“Art is a disruptive and propulsive force. Creative expression is one of the most powerful tools that we can employ to activate and ignite change. I am happy to partner with Khalil and Signature African Art to showcase the galvanizing work of thirteen dynamic Black artists as they tackle issues of justice and dignity through their art practice,” – Ava DuVernay, Founder of ARRAY.
Featuring portrait paintings and sculpture, Say My Name aims to connect African artists with the histories of the Diaspora in Europe and America. The exhibition in London features 13 African artists and honours the names of Black lives which have been lost at the hands of the police, including George Floyd.
His last words are portrayed by Nigerian artist Oluwole Omofemi, who presented a solo exhibition at the gallery in March 2020. The work is a series of 9 paintings which observes the approximate 9
minutes that George Floyd’s neck was pressed on. It features 9 sentences that he said during this moment including ‘I can’t breathe’. Benin-based Moufouli Bello whose work is rooted in identity and ideology also presents a portrait of Breonna Taylor in Say My Name. Signature African Art will donate its share of proceeds from the sales of these works to the families of George Floyd and Breonna Taylor.
Say My Name pays tribute to Black activists who have fought for equality such as Angela Davis, whose portrait is rendered by Dennis Osakue, known for his large-scale paintings that bear a photographic quality. Wangari Maathai, Kenyan activist and the first African woman to win the Nobel Prize, is depicted by contemporary artist Taiye Erewele.
Works in the London show also reflect on historical moments in Black history, ranging from the Transatlantic trade of enslaved Africans to the Windrush scandal. Johannesburg-based Giggs Kgole comments on the loss of identity of African people during enslavement in a 3D painting. Visual storyteller Dandelion Eghosa examines Bruce’s Beach, a resort seized from African Americans in the 1920s, by drawing parallels with a river in her hometown of Edo State in Nigeria.
Self-taught, Ouagadougou-based artist Adjaratou Ouedraogo explores the treatment of the descendants of the Windrush Generation in the 2018 Windrush scandal. Further works in the London exhibition include depictions of protests and police brutality alongside iconic symbols such as the Black Power fist.
Say My Name, presented by Ava DuVernay, at Signature African Art, London features works by:
Adjaratou Ouedraogo, Anthony Nsofor, Ayanfe Olarinde, Dandelion Eghosa, Demola Ogunajo, Dennis Osakue, Djakou Kassi Nathalie, Ejiro Owigho, Giggs Kgole, Moufouli Bello, Oluwole Omofemi, Samson Akinnire and Taiye Erewele.

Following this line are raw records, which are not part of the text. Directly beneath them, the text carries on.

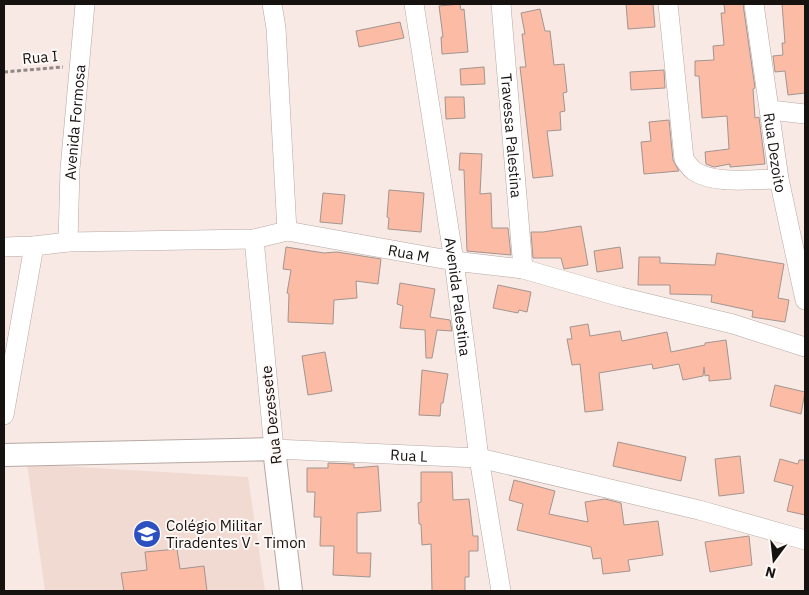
<svg xmlns="http://www.w3.org/2000/svg" width="809" height="595" viewBox="0 0 809 595" font-family="'IBM Plex Sans',sans-serif">
<style>
.built{fill:#f1dad2}
.building{fill:#fbbba5;stroke:#a29590}
.lines{fill:none;stroke-linecap:round;stroke-linejoin:round}
.minor-casing{stroke:#b6a8a3;stroke-width:20}
.tertiary-casing{stroke:#b6a8a3;stroke-width:24}
.path{stroke:#918784;stroke-width:3;stroke-dasharray:4 2.5;stroke-linecap:butt}
.minor{stroke:#fff;stroke-width:19}
.tertiary{stroke:#fff;stroke-width:22}
.labels{text-anchor:middle;dominant-baseline:central;stroke-width:4;stroke-linejoin:round;paint-order:stroke}
.street-label{font-size:15px;fill:#161210;stroke:#fef8f6}
.poi-label{font-size:15px;fill:#161210;stroke:#fef8f6;text-anchor:start}
</style>
<rect width="100%" height="100%" fill="#f8e9e4"/>
<path class="built" d="M27,464l221,13 17,114h-220z"/>
<path class="building" d="M460,4l1,6 3,-1 4,43 -26,2 -1,-17h2l-4,-31z
M626,4h27l2,23 -27,2z
M724,4h19l12,84 -2,1 2,29 4,-1 6,47 -35,3v-3l-16,3 -8,-3 -1,-12 24,-3 -2,-33 -25,2 -3,-42h-4v-15l19,-1 -1,-14 11,-1 -3,-32h4z
M782,4h23v89l-17,2 -3,-24 -10,1 -2,-16 10,-1 -1,-12h3z
M540,9l5,22h5l4,34 10,-1 3,28 -4,1 2,18 -5,1 1,18 -14,1 6,45 -20,2 -13,-111h6l-4,-33h3l-4,-21z
M400,22l4,16 -45,9 -3,-16z
M484,67l1,17 -24,1 -1,-16z
M664,70l1,18 -34,2 -1,-18z
M445,97h19l1,21 -19,1z
M669,120l4,40 6,11 -35,3 -3,-32 10,-1 -2,-19z
M460,153l22,1 -2,40 11,-1 1,35h16l3,27 -44,-4 -3,-81h-5z
M389,190l35,3 -3,39 -33,-3 1,-11 -2,-1z
M323,193l22,2 -3,29 -22,-2z
M581,226l7,39 -24,4 -3,-11h-28l-2,-26h12z
M286,247l38,6 13,-1 44,7 -3,25 -22,-3 1,17 -23,2 -1,24 -45,-2 1,-28 -2,-1 4,-23 -8,-1z
M620,247l3,21 -26,4 -3,-21z
M717,253l67,11 -6,34 11,2 -4,22 -33,-5 1,-6 -42,-9 1,-7 -42,-1v-9h-32l1,-28h21v6l55,2z
M400,283l35,6 -5,28 20,3 2,11 -15,-1 -5,28h-6l-1,-28 -25,-2 3,-22 -6,-2z
M498,285l33,7 -4,20 -8,-2 -1,3 -25,-5z
M588,324l2,12 30,-5 2,10 45,-9 4,20 34,-7v-2l21,-3 5,39 -22,2v-6l-4,1 -1,-9 -1,9 -20,4 -4,-16 -26,5 -1,-5 -53,9 4,37 -18,2 -5,-48 -8,1 -5,-26h5l-2,-12z
M325,352l7,39 -24,4 -6,-39z
M422,370l26,4 -5,29h-2l-1,13 -21,-1z
M775,385l30,7 -4,22 -31,-8z
M618,442l68,15 -5,24 -68,-15z
M740,456l4,37 -25,3 -4,-37z
M780,459l18,5 1,-4h6v55l-18,-4 6,-25 -19,-5z
M328,463l26,1v4l24,-2 3,45 -24,2v40h14l-1,24 -37,-2 1,-29h-14l1,-29h-7l1,-25h-8v-24h21z
M421,472h31l1,28 16,-1 3,27 1,10h5v15h-9v26h-4v14h-33l-1,-47 -9,1 -1,-21h-2l-1,-21 3,-1z
M514,480l41,11 -6,23 39,8 -3,-20 20,-3 16,4 3,22 34,-4 5,34 -35,5 2,11 -27,3 -2,-16 -8,1 -2,-12 -74,-17 6,-26 -14,-4z
M749,536l3,29 -42,7 -5,-30z
M177,549l3,20 24,-3 3,25h-83l-3,-18 26,-3 -2,-18z"/>
<g class="lines">
<g class="minor-casing">
<g id="minor">
<path d="M272,4l4,24 11,203"/>
<path id="s1" d="M414,4l40,257 25,197 22,133"/>
<path id="s2" d="M501,4l22,265"/>
<path d="M668,4l16,155c3,4 6,9 10,12 21,14 60,8 85,8"/>
<path id="s3" d="M754,4l25,175 26,121"/>
<path d="M770,110l35,4"/>
<path id="s4" d="M254,239l20,210 205,9 220,52 106,30"/>
<path id="s5" d="M68,242l2,-73 15,-165"/>
<path id="s6" d="M4,247l30,-1 34,-4 186,-3 33,-8 167,30 69,8 98,28 112,27 72,23"/>
<path d="M4,415l30,-169"/>
</g>
</g>
<g class="tertiary-casing">
<path id="tertiary" d="M4,455l270,-6 17,142"/>
</g>
<path class="path" d="M4,72l59,-5"/>
<use href="#minor" class="minor"/>
<use href="#tertiary" class="tertiary"/>
</g>
<defs>
<g id="school-disc" transform="scale(1.4375)"><circle r="9.5" fill="#2c50bf" stroke="#fef8f6"/><path d="M0-5L7-2L0 1L-7-2ZM-4 1L0 2.5L4 1V4Q0 6-4 4Z" fill="#fff"/></g>
</defs>
<g fill-rule="evenodd">
<use href="#school-disc" x="147" y="534"/>
</g>
<g class="labels">
<g class="street-label">
<text transform="translate(40 57) rotate(-5)">Rua I</text>
<text stroke="none"><textPath href="#s5" startOffset="120">Avenida Formosa</textPath></text>
<text stroke="none"><textPath href="#s2" startOffset="132">Travessa Palestina</textPath></text>
<text stroke="none"><textPath href="#s3" startOffset="150">Rua Dezoito</textPath></text>
<text stroke="none"><textPath href="#s6" startOffset="408">Rua M</textPath></text>
<text stroke="none"><textPath href="#s1" startOffset="296">Avenida Palestina</textPath></text>
<text transform="translate(271 415) rotate(-96)">Rua Dezessete</text>
<text stroke="none"><textPath href="#s4" startOffset="346">Rua L</textPath></text>
</g>
<g class="poi-label">
<text x="166" y="525">Colégio Militar<tspan x="166" dy="17">Tiradentes V - Timon</tspan></text>
</g>
</g>
<rect width="809" height="595" fill="none" stroke="#161210" stroke-width="10"/>
<g transform="translate(774 560) rotate(195)" stroke="#fef8f6" stroke-width="4" paint-order="stroke">
<path d="M0-4L9 19L0 12L-9 19Z" fill="#161210"/>
<text y="-8" font-size="14" font-weight="bold" text-anchor="middle" fill="#161210">N</text>
</g>
</svg>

Signature African Art will donate 40% of the proceeds of Say My Name to Ava DuVernay’s Law Enforcement Accountability Project (LEAP). Dedicated to empowering activists to pursue narrative change, LEAP is a propulsive fund focused on telling stories of police abuse and violence through various narrative art forms. Administered by DuVernay’s non-profit ARRAY Alliance, the LEAP initiative commissions projects across multiple disciplines including film, literature, poetry, theatre, dance, fine art and music.
“We are delighted to be collaborating with Ava DuVernay on Say My Name. Signature African Art has been committed to providing a platform for African artists since its foundation in 1992. All of the artists involved hope their works will raise awareness and help to continue the conversation around the Black Lives Matter movement. It is important that we remember these stories and that we say the names of all whom we have lost.” – Khalil Akar, Gallery Director and Curator, Signature African Art.
Say My Name is on view in London at Signature African Art from 27 October – 24 December 2020. Say My Name in Los Angeles will open in February 2021 and further details of the participating artists and works will be announced later this year.